The planting season may be wrapping up, but the crop protection season has just begun. And there are a myriad of legged and rooted pests that will be doing their job to reduce your yield for the year. Scout your fields, report to your consultants what you have found, and take action to protect your revenue from the new crop of corn and soybeans.

• Corn rootworm began hatching the first week of May, which Purdue entomologist Larry Bledsoe says is the earliest hatch in the past 35 years. Illinois entomologist Mike Gray says that is significant for this year, “Unlike in previous years, corn rootworm larvae this spring will be feeding on small-rooted corn plants in drier soil conditions. I anticipate good larval establishment this season, and where densities are high, significant pressure will be exerted on the root systems of corn plants throughout May and into mid-June. With a larval hatch some 3 to 4 weeks early, anticipate the early arrival of adults, possibly by mid-June.”

• Bean leaf beetles are crawling toward your soybeans. Because of the mild winter, more of the adults have survived and are awaiting newly emerging soybeans. That implies there will be more second generation beetles, both of which will carry a viral disease that reduces the value of soybeans by discoloration. Iowa State University entomologist Erin Hodgson says the number of beetles might be reduced by the high adoption rate of insecticidal seed treatments.

• Soybean aphid researchers have long said predator insects such as ladybugs may be a better control method for aphids than insecticides. Michigan State University researchers are now recommending creating communal habitats for ladybugs and other insect predators around fields so they will be ready to pounce if the aphids arrive. They have said such a habitat within 1.5 miles is important, and have suggested that neighbors cooperate on a jointly-owned predator habitat.

• Corn seedling diseases are being reported heaviest in corn planted April 23-27, prior to a cold, wet spell. Iowa State University plant pathologists report pythium fungi are to blame for destruction of some seedlings that did not have good root growth prior to the deterioration of the mesocotyl that helped get moisture to the young seedling. Ohio State University researchers report that some seed treatments have worked to prevent problems, but not on all species of the fungus.

• Are you rotating corn herbicides?  Avoid crop injury with the careful application of post-emergent herbicides, says Purdue weed specialist Travis Legleiter. Avoid application of a contact herbicide prior to rain to prevent it washing into the whorl. Avoid the use of growth regulators after several nights of temperatures of 45º or cooler. When tank-mixing, follow the most restrictive label to determine the right crop growth stage restriction.
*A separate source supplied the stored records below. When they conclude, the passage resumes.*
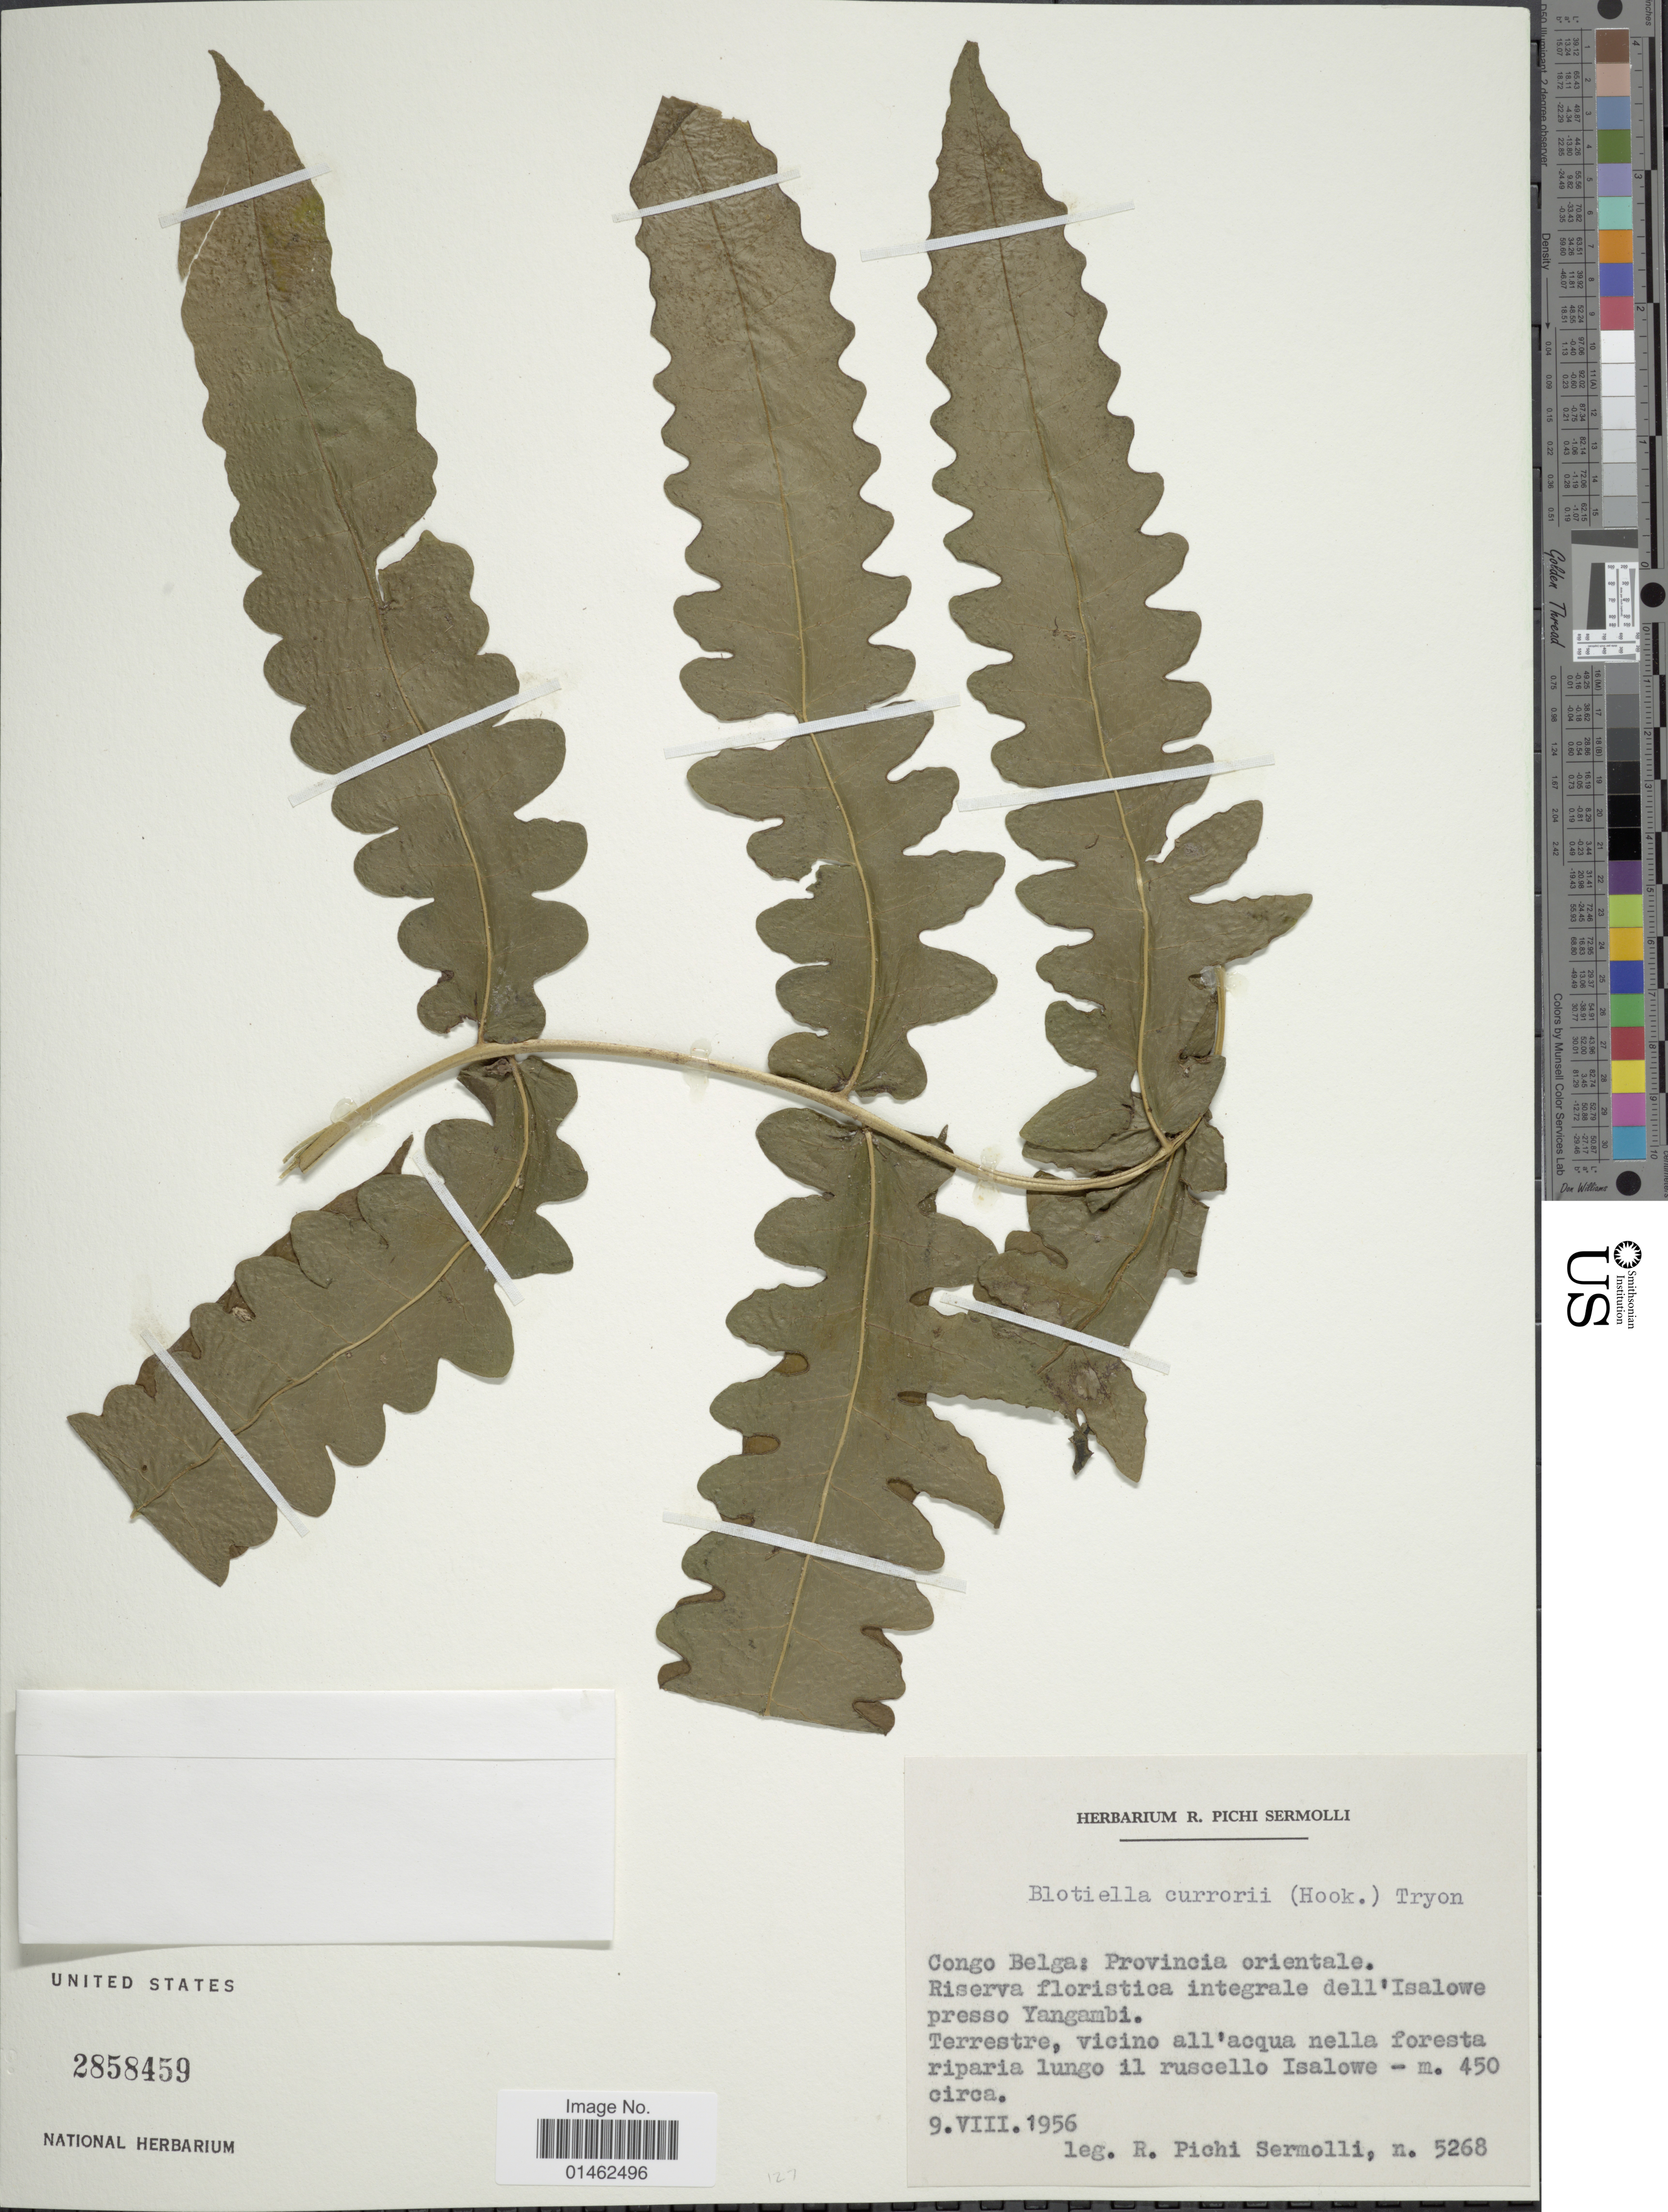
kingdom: Plantae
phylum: Tracheophyta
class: Polypodiopsida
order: Polypodiales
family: Dennstaedtiaceae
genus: Blotiella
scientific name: Blotiella currorii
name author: Hook.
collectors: R. E. Pichi-Sermolli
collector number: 5268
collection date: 1956-08-09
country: Congo, Democratic Republic of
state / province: Tshopo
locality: Reserva floristica integrale dell'Isalowe presso Yangambi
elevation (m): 450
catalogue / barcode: US 2858459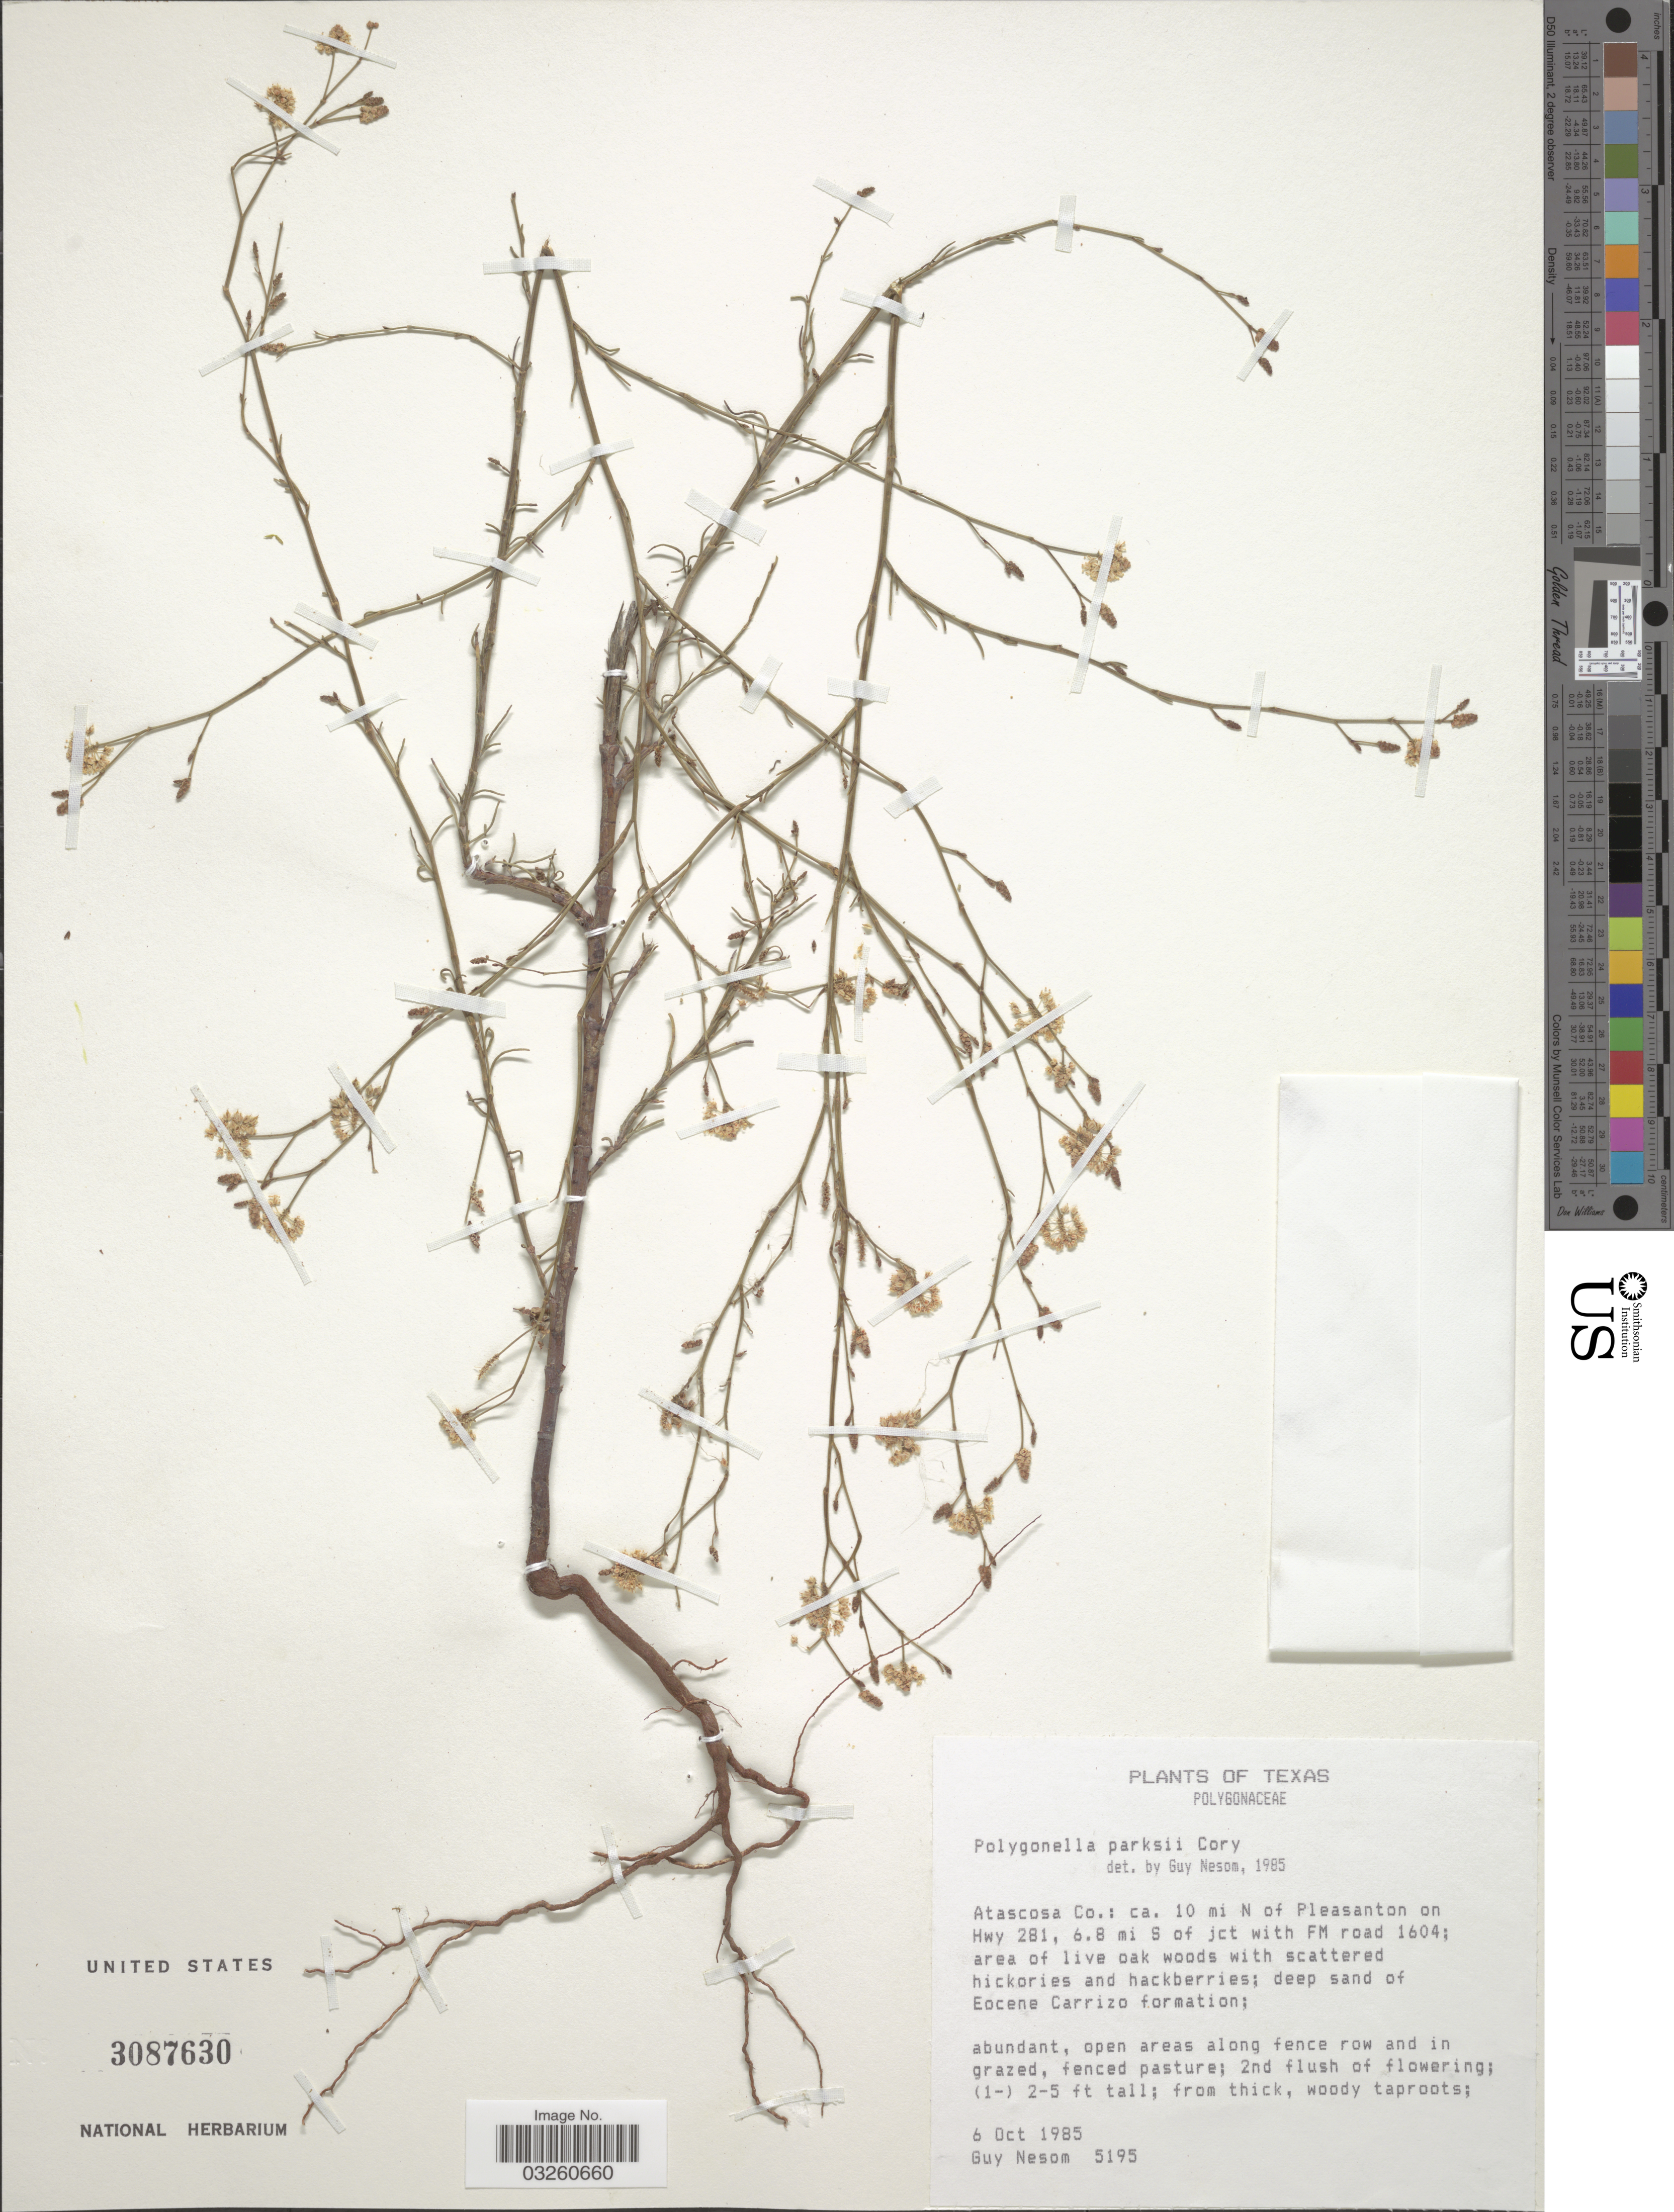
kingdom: Plantae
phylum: Tracheophyta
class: Magnoliopsida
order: Caryophyllales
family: Polygonaceae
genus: Polygonella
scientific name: Polygonella parksii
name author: Cory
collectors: G. Nesom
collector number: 5195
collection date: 1985-10-06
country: United States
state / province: Texas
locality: Atascosa Co.: ca. 10 mi N of Pleasanton on Hwy 281, 6.8 mi S of jct with FM road 1604; deep sand of Eocene Carrizo formation.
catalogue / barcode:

• Do your corn seedlings show potential herbicide injury? Illinois weed specialist Aaron Hager says there is an increasing number of such reports, but says there may be several reasons:

  1. Corn hybrids can vary in their sensitivity to certain herbicides although labeled for corn.  ALS-inhibiting products are prone to injuring corn, along with other post-emergent ones.
  2. High air temperatures and relative humidity can favor rapid absorption of foliar-applied herbicides; and environmental stresses can interrupt herbicide metabolization by the corn.
  3. Rates of herbicide absorption by the corn plant can be increased with spray additives, but those additives should carry labels that indicate potential problems.
  4. Contaminated spray tanks, containing residues from prior applications such as soybean herbicides from the prior year, can be the cause of herbicide injury to corn.
  5. Herbicide persistence in the soil, carried over from the prior cropping season, is another source of injury. Those are blamed on insufficient chemical and microbial degradation.
  6. A high soil pH will tend to slow the degradation of certain chemicals by the process known as hydrolysis. Triazines and sulfonylurea herbicides are particularly susceptible.
  7. Soil moisture is often the most critical factor in carryover, since many herbicides are degraded by microbial action and such action can be limited in soils lacking moisture.
  8. With the dry soils of the late 2011 growing season, some herbicides did not fully degrade and the early planting of 2012 may have hurt seedlings before the rotational interval expired.

Numerous insects have the potential to reduce yields this year, and fields throughout the Cornbelt need to be scouted for problems. Although weed issues can be yield-reducers also, there are many problems that might crop up as you prepare to battle weeds. Among those are herbicide injuries, and many farmers are finding that corn plant symptoms are reminiscent of herbicide injury. But it may be in the way that the herbicide was applied and when it was applied.